Copy out the material below in full, but not its images.

▶ [Listing]:
++++++++++

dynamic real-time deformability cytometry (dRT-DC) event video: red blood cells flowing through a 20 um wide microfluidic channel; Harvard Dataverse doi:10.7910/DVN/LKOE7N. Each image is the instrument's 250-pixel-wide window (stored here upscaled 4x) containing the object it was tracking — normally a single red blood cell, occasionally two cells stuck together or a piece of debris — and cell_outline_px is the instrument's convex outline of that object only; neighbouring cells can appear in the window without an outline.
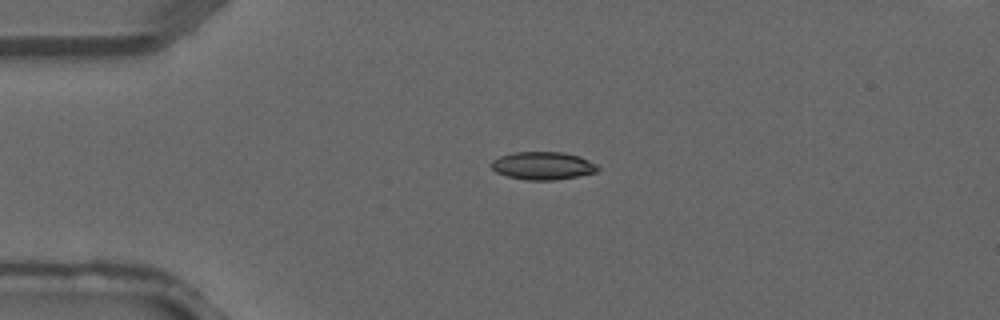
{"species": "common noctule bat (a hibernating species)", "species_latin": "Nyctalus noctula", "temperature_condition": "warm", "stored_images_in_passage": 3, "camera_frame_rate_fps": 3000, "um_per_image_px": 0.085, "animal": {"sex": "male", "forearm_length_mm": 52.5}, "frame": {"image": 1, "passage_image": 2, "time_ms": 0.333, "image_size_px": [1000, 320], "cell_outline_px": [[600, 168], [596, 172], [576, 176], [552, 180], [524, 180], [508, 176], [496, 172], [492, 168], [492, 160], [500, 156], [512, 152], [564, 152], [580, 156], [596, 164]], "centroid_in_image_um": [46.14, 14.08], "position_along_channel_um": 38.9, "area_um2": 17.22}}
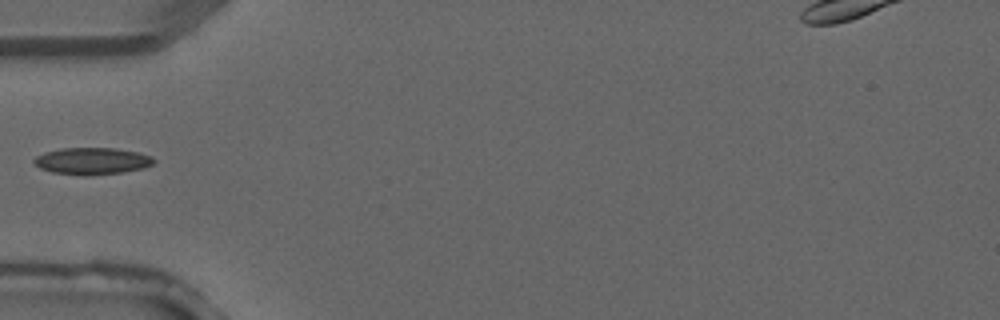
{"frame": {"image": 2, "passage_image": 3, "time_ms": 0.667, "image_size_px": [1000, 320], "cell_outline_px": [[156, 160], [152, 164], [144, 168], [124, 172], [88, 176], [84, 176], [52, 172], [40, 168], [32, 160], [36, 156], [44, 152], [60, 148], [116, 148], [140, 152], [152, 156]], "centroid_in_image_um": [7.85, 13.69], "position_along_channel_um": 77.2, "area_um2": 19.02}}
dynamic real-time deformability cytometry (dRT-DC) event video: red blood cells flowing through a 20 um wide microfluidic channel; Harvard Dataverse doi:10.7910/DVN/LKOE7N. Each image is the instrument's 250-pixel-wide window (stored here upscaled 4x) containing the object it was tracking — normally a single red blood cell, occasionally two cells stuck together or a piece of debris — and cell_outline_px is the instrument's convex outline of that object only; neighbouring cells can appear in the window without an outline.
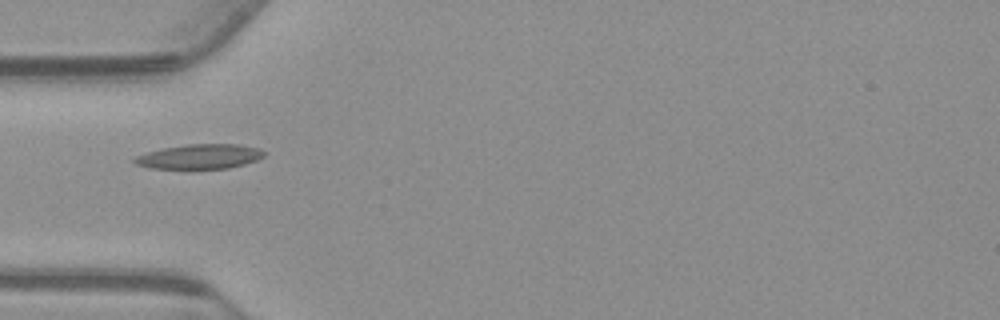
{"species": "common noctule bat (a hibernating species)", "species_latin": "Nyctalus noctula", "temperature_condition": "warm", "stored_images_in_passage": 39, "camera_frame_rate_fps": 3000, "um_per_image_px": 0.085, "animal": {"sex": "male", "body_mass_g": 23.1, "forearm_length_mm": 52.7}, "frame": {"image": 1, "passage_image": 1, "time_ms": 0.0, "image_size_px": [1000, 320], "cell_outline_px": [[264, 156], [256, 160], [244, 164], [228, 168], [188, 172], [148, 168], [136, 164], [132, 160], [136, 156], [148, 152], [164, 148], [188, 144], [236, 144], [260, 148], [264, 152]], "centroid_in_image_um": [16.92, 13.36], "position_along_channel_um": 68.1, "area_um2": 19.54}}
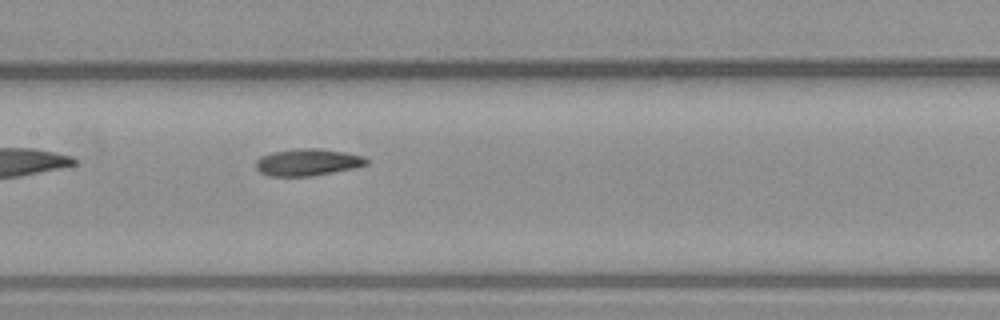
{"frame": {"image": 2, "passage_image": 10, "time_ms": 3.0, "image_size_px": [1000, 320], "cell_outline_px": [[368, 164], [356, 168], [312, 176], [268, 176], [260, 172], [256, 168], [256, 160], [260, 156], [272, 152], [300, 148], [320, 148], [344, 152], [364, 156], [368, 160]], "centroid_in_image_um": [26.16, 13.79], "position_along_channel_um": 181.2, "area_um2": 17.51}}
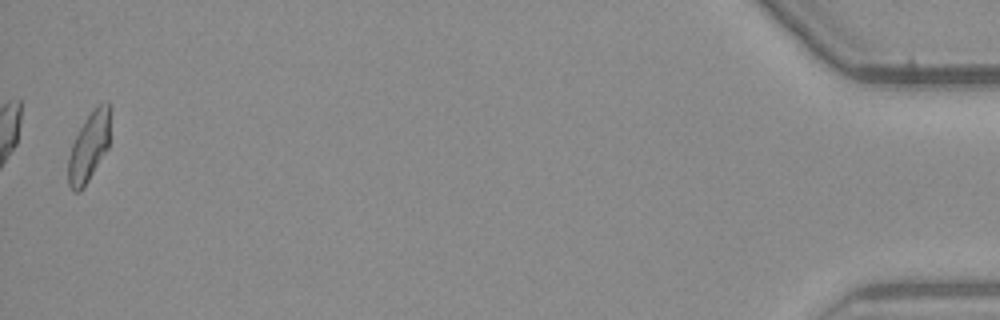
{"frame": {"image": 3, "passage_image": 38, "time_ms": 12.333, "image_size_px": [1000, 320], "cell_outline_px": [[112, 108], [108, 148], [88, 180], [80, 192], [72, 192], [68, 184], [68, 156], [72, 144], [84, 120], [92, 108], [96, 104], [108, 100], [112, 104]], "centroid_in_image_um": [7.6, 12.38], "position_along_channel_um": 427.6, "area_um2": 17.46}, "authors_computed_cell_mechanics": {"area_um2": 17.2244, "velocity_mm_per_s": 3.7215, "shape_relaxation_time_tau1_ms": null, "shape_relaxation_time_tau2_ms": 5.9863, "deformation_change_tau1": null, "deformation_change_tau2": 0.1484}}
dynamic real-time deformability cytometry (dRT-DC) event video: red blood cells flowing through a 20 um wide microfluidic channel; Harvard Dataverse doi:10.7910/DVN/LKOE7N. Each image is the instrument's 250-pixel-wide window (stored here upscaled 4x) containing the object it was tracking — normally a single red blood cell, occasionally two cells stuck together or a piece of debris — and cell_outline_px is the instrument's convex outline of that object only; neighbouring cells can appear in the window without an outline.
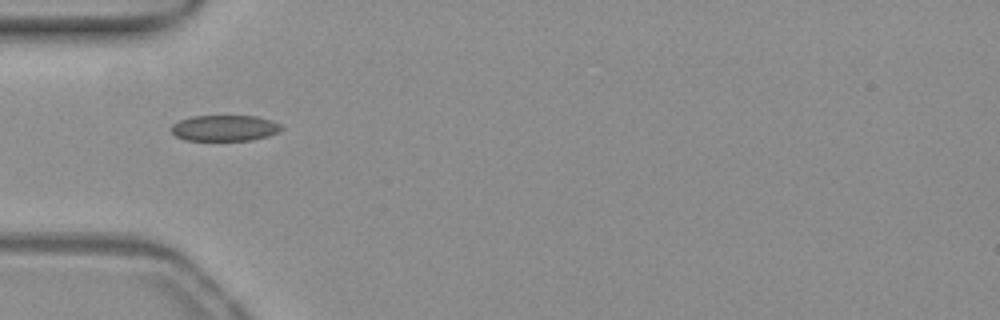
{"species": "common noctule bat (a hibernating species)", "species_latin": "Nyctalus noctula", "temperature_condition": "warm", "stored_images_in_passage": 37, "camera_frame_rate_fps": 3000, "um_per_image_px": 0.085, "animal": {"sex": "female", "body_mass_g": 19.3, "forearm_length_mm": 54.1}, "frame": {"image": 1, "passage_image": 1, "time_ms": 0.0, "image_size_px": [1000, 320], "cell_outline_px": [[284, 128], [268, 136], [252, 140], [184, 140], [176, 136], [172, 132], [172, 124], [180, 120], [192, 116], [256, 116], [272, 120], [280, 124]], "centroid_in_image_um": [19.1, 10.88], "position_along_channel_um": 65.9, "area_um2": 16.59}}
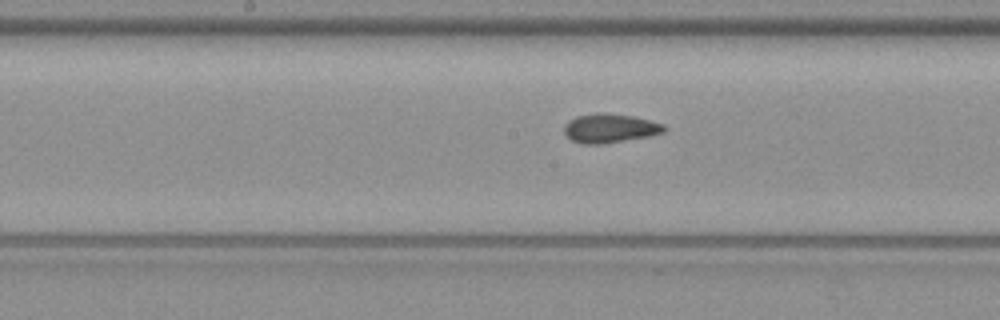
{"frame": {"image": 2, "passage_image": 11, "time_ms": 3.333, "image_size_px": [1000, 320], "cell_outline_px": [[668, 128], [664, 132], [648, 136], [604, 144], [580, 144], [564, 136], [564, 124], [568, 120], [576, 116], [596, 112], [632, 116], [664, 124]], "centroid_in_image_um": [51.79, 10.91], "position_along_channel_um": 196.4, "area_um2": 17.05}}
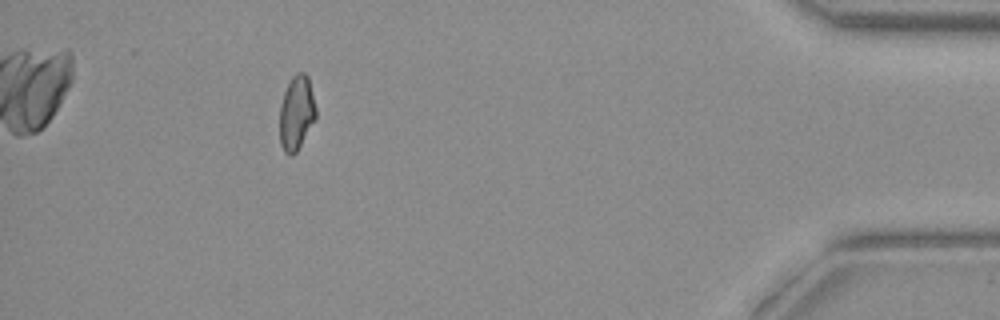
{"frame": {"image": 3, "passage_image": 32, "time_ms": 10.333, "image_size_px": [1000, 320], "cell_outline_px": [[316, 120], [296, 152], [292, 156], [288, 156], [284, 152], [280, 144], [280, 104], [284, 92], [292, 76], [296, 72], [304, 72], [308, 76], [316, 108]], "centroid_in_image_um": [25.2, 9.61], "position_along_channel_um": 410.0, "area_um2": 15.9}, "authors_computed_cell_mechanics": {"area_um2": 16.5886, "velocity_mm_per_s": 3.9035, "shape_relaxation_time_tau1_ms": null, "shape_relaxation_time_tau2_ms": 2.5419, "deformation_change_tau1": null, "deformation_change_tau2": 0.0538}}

++++++++++

▶ [Problem solution]:
dynamic real-time deformability cytometry (dRT-DC) event video: red blood cells flowing through a 20 um wide microfluidic channel; Harvard Dataverse doi:10.7910/DVN/LKOE7N. Each image is the instrument's 250-pixel-wide window (stored here upscaled 4x) containing the object it was tracking — normally a single red blood cell, occasionally two cells stuck together or a piece of debris — and cell_outline_px is the instrument's convex outline of that object only; neighbouring cells can appear in the window without an outline.
{"species": "common noctule bat (a hibernating species)", "species_latin": "Nyctalus noctula", "temperature_condition": "warm", "stored_images_in_passage": 3, "camera_frame_rate_fps": 3000, "um_per_image_px": 0.085, "animal": {"sex": "male", "forearm_length_mm": 52.5}, "frame": {"image": 1, "passage_image": 2, "time_ms": 0.333, "image_size_px": [1000, 320], "cell_outline_px": [[600, 168], [596, 172], [576, 176], [552, 180], [524, 180], [508, 176], [496, 172], [492, 168], [492, 160], [500, 156], [512, 152], [564, 152], [580, 156], [596, 164]], "centroid_in_image_um": [46.14, 14.08], "position_along_channel_um": 38.9, "area_um2": 17.22}}
{"frame": {"image": 2, "passage_image": 3, "time_ms": 0.667, "image_size_px": [1000, 320], "cell_outline_px": [[156, 160], [152, 164], [144, 168], [124, 172], [88, 176], [84, 176], [52, 172], [40, 168], [32, 160], [36, 156], [44, 152], [60, 148], [116, 148], [140, 152], [152, 156]], "centroid_in_image_um": [7.85, 13.69], "position_along_channel_um": 77.2, "area_um2": 19.02}}
dynamic real-time deformability cytometry (dRT-DC) event video: red blood cells flowing through a 20 um wide microfluidic channel; Harvard Dataverse doi:10.7910/DVN/LKOE7N. Each image is the instrument's 250-pixel-wide window (stored here upscaled 4x) containing the object it was tracking — normally a single red blood cell, occasionally two cells stuck together or a piece of debris — and cell_outline_px is the instrument's convex outline of that object only; neighbouring cells can appear in the window without an outline.
{"species": "common noctule bat (a hibernating species)", "species_latin": "Nyctalus noctula", "temperature_condition": "warm", "stored_images_in_passage": 39, "camera_frame_rate_fps": 3000, "um_per_image_px": 0.085, "animal": {"sex": "male", "body_mass_g": 23.1, "forearm_length_mm": 52.7}, "frame": {"image": 1, "passage_image": 1, "time_ms": 0.0, "image_size_px": [1000, 320], "cell_outline_px": [[264, 156], [256, 160], [244, 164], [228, 168], [188, 172], [148, 168], [136, 164], [132, 160], [136, 156], [148, 152], [164, 148], [188, 144], [236, 144], [260, 148], [264, 152]], "centroid_in_image_um": [16.92, 13.36], "position_along_channel_um": 68.1, "area_um2": 19.54}}
{"frame": {"image": 2, "passage_image": 10, "time_ms": 3.0, "image_size_px": [1000, 320], "cell_outline_px": [[368, 164], [356, 168], [312, 176], [268, 176], [260, 172], [256, 168], [256, 160], [260, 156], [272, 152], [300, 148], [320, 148], [344, 152], [364, 156], [368, 160]], "centroid_in_image_um": [26.16, 13.79], "position_along_channel_um": 181.2, "area_um2": 17.51}}
{"frame": {"image": 3, "passage_image": 38, "time_ms": 12.333, "image_size_px": [1000, 320], "cell_outline_px": [[112, 108], [108, 148], [88, 180], [80, 192], [72, 192], [68, 184], [68, 156], [72, 144], [84, 120], [92, 108], [96, 104], [108, 100], [112, 104]], "centroid_in_image_um": [7.6, 12.38], "position_along_channel_um": 427.6, "area_um2": 17.46}, "authors_computed_cell_mechanics": {"area_um2": 17.2244, "velocity_mm_per_s": 3.7215, "shape_relaxation_time_tau1_ms": null, "shape_relaxation_time_tau2_ms": 5.9863, "deformation_change_tau1": null, "deformation_change_tau2": 0.1484}}
dynamic real-time deformability cytometry (dRT-DC) event video: red blood cells flowing through a 20 um wide microfluidic channel; Harvard Dataverse doi:10.7910/DVN/LKOE7N. Each image is the instrument's 250-pixel-wide window (stored here upscaled 4x) containing the object it was tracking — normally a single red blood cell, occasionally two cells stuck together or a piece of debris — and cell_outline_px is the instrument's convex outline of that object only; neighbouring cells can appear in the window without an outline.
{"species": "common noctule bat (a hibernating species)", "species_latin": "Nyctalus noctula", "temperature_condition": "warm", "stored_images_in_passage": 37, "camera_frame_rate_fps": 3000, "um_per_image_px": 0.085, "animal": {"sex": "female", "body_mass_g": 19.3, "forearm_length_mm": 54.1}, "frame": {"image": 1, "passage_image": 1, "time_ms": 0.0, "image_size_px": [1000, 320], "cell_outline_px": [[284, 128], [268, 136], [252, 140], [184, 140], [176, 136], [172, 132], [172, 124], [180, 120], [192, 116], [256, 116], [272, 120], [280, 124]], "centroid_in_image_um": [19.1, 10.88], "position_along_channel_um": 65.9, "area_um2": 16.59}}
{"frame": {"image": 2, "passage_image": 11, "time_ms": 3.333, "image_size_px": [1000, 320], "cell_outline_px": [[668, 128], [664, 132], [648, 136], [604, 144], [580, 144], [564, 136], [564, 124], [568, 120], [576, 116], [596, 112], [632, 116], [664, 124]], "centroid_in_image_um": [51.79, 10.91], "position_along_channel_um": 196.4, "area_um2": 17.05}}
{"frame": {"image": 3, "passage_image": 32, "time_ms": 10.333, "image_size_px": [1000, 320], "cell_outline_px": [[316, 120], [296, 152], [292, 156], [288, 156], [284, 152], [280, 144], [280, 104], [284, 92], [292, 76], [296, 72], [304, 72], [308, 76], [316, 108]], "centroid_in_image_um": [25.2, 9.61], "position_along_channel_um": 410.0, "area_um2": 15.9}, "authors_computed_cell_mechanics": {"area_um2": 16.5886, "velocity_mm_per_s": 3.9035, "shape_relaxation_time_tau1_ms": null, "shape_relaxation_time_tau2_ms": 2.5419, "deformation_change_tau1": null, "deformation_change_tau2": 0.0538}}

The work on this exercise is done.